Stored data
****************************************

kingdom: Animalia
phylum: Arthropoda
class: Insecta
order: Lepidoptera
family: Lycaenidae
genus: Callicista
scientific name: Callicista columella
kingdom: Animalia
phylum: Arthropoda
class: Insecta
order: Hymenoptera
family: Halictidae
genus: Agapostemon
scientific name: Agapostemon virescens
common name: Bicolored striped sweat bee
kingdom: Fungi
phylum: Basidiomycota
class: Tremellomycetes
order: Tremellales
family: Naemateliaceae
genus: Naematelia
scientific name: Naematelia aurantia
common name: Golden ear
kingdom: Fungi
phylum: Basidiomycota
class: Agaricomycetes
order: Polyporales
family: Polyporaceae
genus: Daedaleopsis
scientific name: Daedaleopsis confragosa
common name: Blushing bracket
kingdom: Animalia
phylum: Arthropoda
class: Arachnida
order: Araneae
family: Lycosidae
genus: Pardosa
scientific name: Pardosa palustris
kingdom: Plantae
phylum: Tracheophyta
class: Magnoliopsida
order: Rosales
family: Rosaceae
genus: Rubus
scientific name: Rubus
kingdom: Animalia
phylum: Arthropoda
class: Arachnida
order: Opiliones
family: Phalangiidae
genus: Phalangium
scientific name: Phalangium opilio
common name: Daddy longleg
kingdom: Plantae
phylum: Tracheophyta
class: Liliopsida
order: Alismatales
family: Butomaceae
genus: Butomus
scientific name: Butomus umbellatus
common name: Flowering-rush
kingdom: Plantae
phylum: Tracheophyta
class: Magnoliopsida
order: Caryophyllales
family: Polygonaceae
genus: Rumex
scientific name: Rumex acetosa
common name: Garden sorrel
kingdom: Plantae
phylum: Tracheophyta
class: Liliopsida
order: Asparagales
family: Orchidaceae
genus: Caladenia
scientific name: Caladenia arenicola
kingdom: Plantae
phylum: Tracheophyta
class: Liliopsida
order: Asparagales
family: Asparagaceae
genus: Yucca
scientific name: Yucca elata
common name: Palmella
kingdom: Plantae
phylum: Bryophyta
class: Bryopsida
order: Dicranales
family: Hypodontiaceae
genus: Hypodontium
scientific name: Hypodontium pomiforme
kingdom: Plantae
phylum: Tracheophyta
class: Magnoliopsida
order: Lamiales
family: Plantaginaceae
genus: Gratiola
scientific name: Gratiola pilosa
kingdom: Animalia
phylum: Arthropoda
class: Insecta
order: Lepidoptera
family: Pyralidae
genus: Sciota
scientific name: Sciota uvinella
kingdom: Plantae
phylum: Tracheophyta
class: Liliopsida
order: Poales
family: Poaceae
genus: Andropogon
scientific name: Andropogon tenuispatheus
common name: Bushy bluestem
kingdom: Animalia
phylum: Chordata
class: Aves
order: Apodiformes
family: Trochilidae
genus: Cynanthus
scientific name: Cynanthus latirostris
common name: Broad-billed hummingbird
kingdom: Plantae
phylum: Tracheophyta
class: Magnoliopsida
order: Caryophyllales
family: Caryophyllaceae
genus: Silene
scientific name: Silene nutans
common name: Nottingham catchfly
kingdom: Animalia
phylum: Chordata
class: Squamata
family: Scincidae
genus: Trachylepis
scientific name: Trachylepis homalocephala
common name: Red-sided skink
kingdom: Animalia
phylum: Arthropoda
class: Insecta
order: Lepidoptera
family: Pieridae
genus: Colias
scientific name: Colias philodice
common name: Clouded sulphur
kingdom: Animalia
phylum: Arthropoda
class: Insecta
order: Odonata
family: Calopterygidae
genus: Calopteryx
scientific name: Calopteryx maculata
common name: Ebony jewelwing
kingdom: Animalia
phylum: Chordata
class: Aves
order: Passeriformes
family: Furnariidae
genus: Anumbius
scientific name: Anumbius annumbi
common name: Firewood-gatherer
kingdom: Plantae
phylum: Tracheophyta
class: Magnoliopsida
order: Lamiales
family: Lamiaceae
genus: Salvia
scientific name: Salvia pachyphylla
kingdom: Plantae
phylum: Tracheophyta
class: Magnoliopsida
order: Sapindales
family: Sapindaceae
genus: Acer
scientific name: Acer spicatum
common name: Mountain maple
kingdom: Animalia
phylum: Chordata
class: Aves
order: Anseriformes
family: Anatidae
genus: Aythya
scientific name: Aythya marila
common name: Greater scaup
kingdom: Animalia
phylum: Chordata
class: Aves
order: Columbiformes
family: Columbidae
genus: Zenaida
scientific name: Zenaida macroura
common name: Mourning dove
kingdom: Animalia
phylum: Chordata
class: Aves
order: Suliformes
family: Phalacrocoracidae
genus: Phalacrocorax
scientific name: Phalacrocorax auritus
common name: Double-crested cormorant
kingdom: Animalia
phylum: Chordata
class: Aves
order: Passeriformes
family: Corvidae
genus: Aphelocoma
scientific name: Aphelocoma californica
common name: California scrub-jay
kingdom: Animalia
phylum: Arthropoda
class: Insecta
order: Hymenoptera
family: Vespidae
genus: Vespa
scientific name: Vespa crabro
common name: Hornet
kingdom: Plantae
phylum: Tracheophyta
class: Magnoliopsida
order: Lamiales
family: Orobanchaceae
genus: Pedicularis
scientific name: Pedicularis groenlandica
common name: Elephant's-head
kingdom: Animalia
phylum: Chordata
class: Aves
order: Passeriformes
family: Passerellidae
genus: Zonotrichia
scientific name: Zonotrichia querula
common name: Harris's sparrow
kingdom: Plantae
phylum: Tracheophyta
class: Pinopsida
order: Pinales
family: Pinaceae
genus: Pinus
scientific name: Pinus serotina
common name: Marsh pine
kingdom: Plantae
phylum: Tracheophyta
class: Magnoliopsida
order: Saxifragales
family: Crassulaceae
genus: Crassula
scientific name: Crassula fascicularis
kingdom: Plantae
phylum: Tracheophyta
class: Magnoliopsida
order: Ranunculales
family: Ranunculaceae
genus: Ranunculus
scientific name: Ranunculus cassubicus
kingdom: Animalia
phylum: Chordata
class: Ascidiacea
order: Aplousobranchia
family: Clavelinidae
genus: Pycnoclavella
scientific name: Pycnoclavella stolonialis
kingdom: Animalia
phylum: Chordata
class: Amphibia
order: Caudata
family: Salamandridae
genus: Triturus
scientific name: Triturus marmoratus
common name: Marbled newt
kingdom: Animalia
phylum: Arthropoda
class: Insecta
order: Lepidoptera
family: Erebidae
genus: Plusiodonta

****************************************

Switch every "common name" in the records to "vernacular name" and repeat all the lines, leaving everything else unchanged.

Output for this task:
kingdom: Animalia
phylum: Arthropoda
class: Insecta
order: Lepidoptera
family: Lycaenidae
genus: Callicista
scientific name: Callicista columella
kingdom: Animalia
phylum: Arthropoda
class: Insecta
order: Hymenoptera
family: Halictidae
genus: Agapostemon
scientific name: Agapostemon virescens
vernacular name: Bicolored striped sweat bee
kingdom: Fungi
phylum: Basidiomycota
class: Tremellomycetes
order: Tremellales
family: Naemateliaceae
genus: Naematelia
scientific name: Naematelia aurantia
vernacular name: Golden ear
kingdom: Fungi
phylum: Basidiomycota
class: Agaricomycetes
order: Polyporales
family: Polyporaceae
genus: Daedaleopsis
scientific name: Daedaleopsis confragosa
vernacular name: Blushing bracket
kingdom: Animalia
phylum: Arthropoda
class: Arachnida
order: Araneae
family: Lycosidae
genus: Pardosa
scientific name: Pardosa palustris
kingdom: Plantae
phylum: Tracheophyta
class: Magnoliopsida
order: Rosales
family: Rosaceae
genus: Rubus
scientific name: Rubus
kingdom: Animalia
phylum: Arthropoda
class: Arachnida
order: Opiliones
family: Phalangiidae
genus: Phalangium
scientific name: Phalangium opilio
vernacular name: Daddy longleg
kingdom: Plantae
phylum: Tracheophyta
class: Liliopsida
order: Alismatales
family: Butomaceae
genus: Butomus
scientific name: Butomus umbellatus
vernacular name: Flowering-rush
kingdom: Plantae
phylum: Tracheophyta
class: Magnoliopsida
order: Caryophyllales
family: Polygonaceae
genus: Rumex
scientific name: Rumex acetosa
vernacular name: Garden sorrel
kingdom: Plantae
phylum: Tracheophyta
class: Liliopsida
order: Asparagales
family: Orchidaceae
genus: Caladenia
scientific name: Caladenia arenicola
kingdom: Plantae
phylum: Tracheophyta
class: Liliopsida
order: Asparagales
family: Asparagaceae
genus: Yucca
scientific name: Yucca elata
vernacular name: Palmella
kingdom: Plantae
phylum: Bryophyta
class: Bryopsida
order: Dicranales
family: Hypodontiaceae
genus: Hypodontium
scientific name: Hypodontium pomiforme
kingdom: Plantae
phylum: Tracheophyta
class: Magnoliopsida
order: Lamiales
family: Plantaginaceae
genus: Gratiola
scientific name: Gratiola pilosa
kingdom: Animalia
phylum: Arthropoda
class: Insecta
order: Lepidoptera
family: Pyralidae
genus: Sciota
scientific name: Sciota uvinella
kingdom: Plantae
phylum: Tracheophyta
class: Liliopsida
order: Poales
family: Poaceae
genus: Andropogon
scientific name: Andropogon tenuispatheus
vernacular name: Bushy bluestem
kingdom: Animalia
phylum: Chordata
class: Aves
order: Apodiformes
family: Trochilidae
genus: Cynanthus
scientific name: Cynanthus latirostris
vernacular name: Broad-billed hummingbird
kingdom: Plantae
phylum: Tracheophyta
class: Magnoliopsida
order: Caryophyllales
family: Caryophyllaceae
genus: Silene
scientific name: Silene nutans
vernacular name: Nottingham catchfly
kingdom: Animalia
phylum: Chordata
class: Squamata
family: Scincidae
genus: Trachylepis
scientific name: Trachylepis homalocephala
vernacular name: Red-sided skink
kingdom: Animalia
phylum: Arthropoda
class: Insecta
order: Lepidoptera
family: Pieridae
genus: Colias
scientific name: Colias philodice
vernacular name: Clouded sulphur
kingdom: Animalia
phylum: Arthropoda
class: Insecta
order: Odonata
family: Calopterygidae
genus: Calopteryx
scientific name: Calopteryx maculata
vernacular name: Ebony jewelwing
kingdom: Animalia
phylum: Chordata
class: Aves
order: Passeriformes
family: Furnariidae
genus: Anumbius
scientific name: Anumbius annumbi
vernacular name: Firewood-gatherer
kingdom: Plantae
phylum: Tracheophyta
class: Magnoliopsida
order: Lamiales
family: Lamiaceae
genus: Salvia
scientific name: Salvia pachyphylla
kingdom: Plantae
phylum: Tracheophyta
class: Magnoliopsida
order: Sapindales
family: Sapindaceae
genus: Acer
scientific name: Acer spicatum
vernacular name: Mountain maple
kingdom: Animalia
phylum: Chordata
class: Aves
order: Anseriformes
family: Anatidae
genus: Aythya
scientific name: Aythya marila
vernacular name: Greater scaup
kingdom: Animalia
phylum: Chordata
class: Aves
order: Columbiformes
family: Columbidae
genus: Zenaida
scientific name: Zenaida macroura
vernacular name: Mourning dove
kingdom: Animalia
phylum: Chordata
class: Aves
order: Suliformes
family: Phalacrocoracidae
genus: Phalacrocorax
scientific name: Phalacrocorax auritus
vernacular name: Double-crested cormorant
kingdom: Animalia
phylum: Chordata
class: Aves
order: Passeriformes
family: Corvidae
genus: Aphelocoma
scientific name: Aphelocoma californica
vernacular name: California scrub-jay
kingdom: Animalia
phylum: Arthropoda
class: Insecta
order: Hymenoptera
family: Vespidae
genus: Vespa
scientific name: Vespa crabro
vernacular name: Hornet
kingdom: Plantae
phylum: Tracheophyta
class: Magnoliopsida
order: Lamiales
family: Orobanchaceae
genus: Pedicularis
scientific name: Pedicularis groenlandica
vernacular name: Elephant's-head
kingdom: Animalia
phylum: Chordata
class: Aves
order: Passeriformes
family: Passerellidae
genus: Zonotrichia
scientific name: Zonotrichia querula
vernacular name: Harris's sparrow
kingdom: Plantae
phylum: Tracheophyta
class: Pinopsida
order: Pinales
family: Pinaceae
genus: Pinus
scientific name: Pinus serotina
vernacular name: Marsh pine
kingdom: Plantae
phylum: Tracheophyta
class: Magnoliopsida
order: Saxifragales
family: Crassulaceae
genus: Crassula
scientific name: Crassula fascicularis
kingdom: Plantae
phylum: Tracheophyta
class: Magnoliopsida
order: Ranunculales
family: Ranunculaceae
genus: Ranunculus
scientific name: Ranunculus cassubicus
kingdom: Animalia
phylum: Chordata
class: Ascidiacea
order: Aplousobranchia
family: Clavelinidae
genus: Pycnoclavella
scientific name: Pycnoclavella stolonialis
kingdom: Animalia
phylum: Chordata
class: Amphibia
order: Caudata
family: Salamandridae
genus: Triturus
scientific name: Triturus marmoratus
vernacular name: Marbled newt
kingdom: Animalia
phylum: Arthropoda
class: Insecta
order: Lepidoptera
family: Erebidae
genus: Plusiodonta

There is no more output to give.